- TASK DIRECTIONS: Report the lines of the material that carry the string "assign".

- SOURCE MATERIAL:
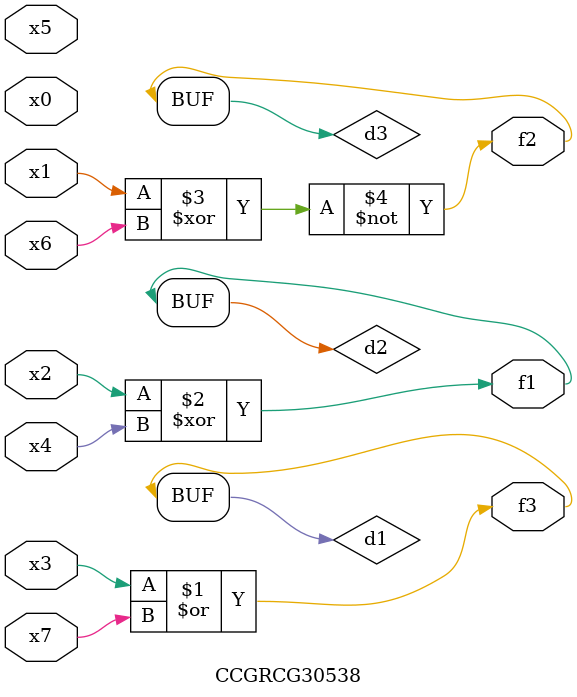
<source format=v>
module CCGRCG30538(
	input x0, x1, x2, x3, x4, x5, x6, x7,
	output f1, f2, f3
);

	wire d1, d2, d3;

	or (d1, x3, x7);
	xor (d2, x2, x4);
	xnor (d3, x1, x6);
	assign f1 = d2;
	assign f2 = d3;
	assign f3 = d1;
endmodule

</source>
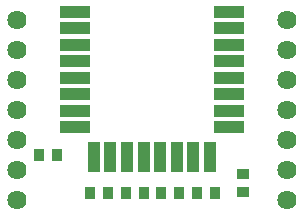
<source format=gts>
%FSTAX24Y24*%
%MOIN*%
%IN MASK1.GBR *%
%ADD10C,0.0640*%
%ADD11R,0.0320X0.0420*%
%ADD12R,0.0420X0.0320*%
%ADD13R,0.0434X0.1005*%
%ADD14R,0.1005X0.0434*%
D10*X0095Y0015D03*Y0035D03*X0005D03*X0095Y0045D03*Y0005D03*
X0005Y0045D03*X0095Y0065D03*Y0055D03*X0005Y0065D03*Y0015D03*
X0095Y0025D03*X0005Y0005D03*Y0055D03*Y0025D03*D11*X00125Y002D03*
X00185D03*D14*X002441Y006787D03*D13*X003622Y001944D03*X004173D03*
X004724D03*X005276D03*X005827D03*X006378D03*X006929D03*D14*
X007559Y002928D03*Y00348D03*Y004031D03*X002441Y006235D03*
X007559Y004582D03*Y005133D03*Y005684D03*Y006235D03*Y006787D03*
X002441Y005684D03*Y005133D03*Y004582D03*Y004031D03*Y00348D03*
Y002928D03*D13*X003071Y001944D03*D11*X0065Y00075D03*X0071D03*D12*
X00805Y000775D03*Y001375D03*D11*X00415Y00075D03*X00475D03*X0053D03*
X0059D03*X00295D03*X00355D03*
M02*
</source>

- ANSWER FOR THIS EXERCISE:
	assign f1 = d2;
	assign f2 = d3;
	assign f3 = d1;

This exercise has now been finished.